### Material provided
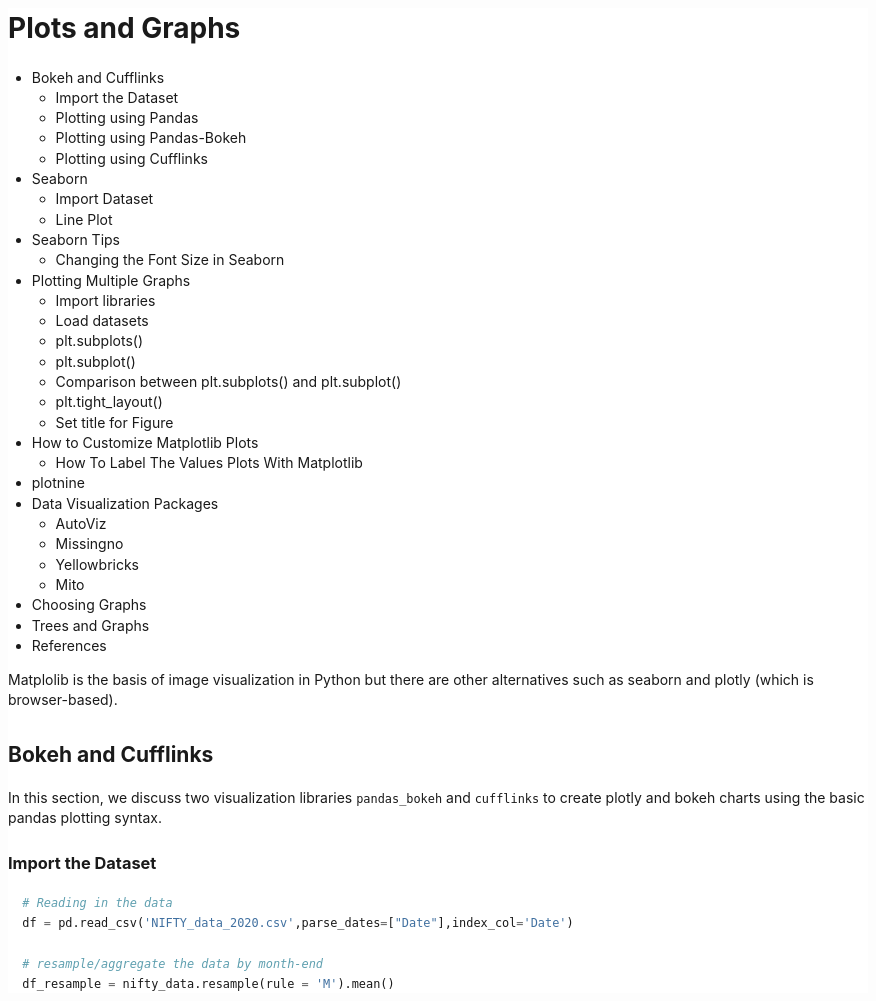 # Plots and Graphs



- Bokeh and Cufflinks
  - Import the Dataset
  - Plotting using Pandas
  - Plotting using Pandas-Bokeh
  - Plotting using Cufflinks
- Seaborn
  - Import Dataset
  - Line Plot
- Seaborn Tips
  - Changing the Font Size in Seaborn
- Plotting Multiple Graphs
  - Import libraries
  - Load datasets
  - plt.subplots\(\)
  - plt.subplot\(\)
  - Comparison between plt.subplots\(\) and plt.subplot\(\)
  - plt.tight_layout\(\)
  - Set title for Figure
- How to Customize Matplotlib Plots
  - How To Label The Values Plots With Matplotlib
- plotnine
- Data Visualization Packages
  - AutoViz
  - Missingno
  - Yellowbricks
  - Mito
- Choosing Graphs
- Trees and Graphs
- References




Matplolib is the basis of image visualization in Python but there are other alternatives such as seaborn and plotly (which is browser-based).


## Bokeh and Cufflinks

In this section, we discuss two visualization libraries  `pandas_bokeh` and `cufflinks` to create plotly and bokeh charts using the basic pandas plotting syntax. 

### Import the Dataset

```py
  # Reading in the data
  df = pd.read_csv('NIFTY_data_2020.csv',parse_dates=["Date"],index_col='Date')

  # resample/aggregate the data by month-end
  df_resample = nifty_data.resample(rule = 'M').mean()
```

### Try it
Exactly as they stand in the records above, print the lines from the one containing "## Bokeh and Cufflinks" through the final line, inclusive.

### Response
## Bokeh and Cufflinks

In this section, we discuss two visualization libraries  `pandas_bokeh` and `cufflinks` to create plotly and bokeh charts using the basic pandas plotting syntax. 

### Import the Dataset

```py
  # Reading in the data
  df = pd.read_csv('NIFTY_data_2020.csv',parse_dates=["Date"],index_col='Date')

  # resample/aggregate the data by month-end
  df_resample = nifty_data.resample(rule = 'M').mean()
```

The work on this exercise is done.